• **Task data**
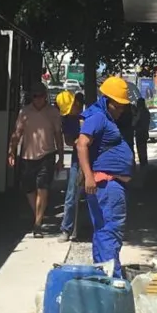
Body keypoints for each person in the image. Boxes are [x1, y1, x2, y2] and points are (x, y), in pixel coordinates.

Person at [76, 77, 135, 277]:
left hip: (106, 185)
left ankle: (102, 276)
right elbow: (81, 144)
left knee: (103, 232)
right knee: (111, 233)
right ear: (107, 100)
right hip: (107, 185)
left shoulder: (105, 117)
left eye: (122, 107)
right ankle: (114, 280)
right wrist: (89, 177)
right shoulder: (99, 117)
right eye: (117, 106)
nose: (121, 110)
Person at [8, 82, 64, 238]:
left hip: (47, 155)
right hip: (27, 156)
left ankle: (38, 224)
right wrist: (11, 151)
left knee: (42, 188)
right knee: (28, 188)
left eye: (40, 96)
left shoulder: (53, 113)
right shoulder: (24, 112)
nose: (38, 99)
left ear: (45, 96)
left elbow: (58, 136)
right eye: (35, 96)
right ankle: (38, 214)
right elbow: (17, 133)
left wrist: (60, 157)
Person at [57, 89, 85, 242]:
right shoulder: (68, 120)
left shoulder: (88, 115)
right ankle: (66, 229)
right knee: (71, 194)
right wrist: (79, 142)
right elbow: (68, 140)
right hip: (77, 160)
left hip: (94, 158)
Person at [133, 97, 150, 169]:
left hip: (140, 132)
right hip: (145, 132)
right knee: (144, 149)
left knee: (140, 149)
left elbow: (135, 122)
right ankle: (144, 163)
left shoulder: (140, 112)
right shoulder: (147, 112)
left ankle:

• **Activity**
The answer should consist of every line from the listing above that includes the word "knee".

• **Output below**
left knee: (103, 232)
right knee: (111, 233)
left knee: (42, 188)
right knee: (28, 188)
right knee: (71, 194)
right knee: (144, 149)
left knee: (140, 149)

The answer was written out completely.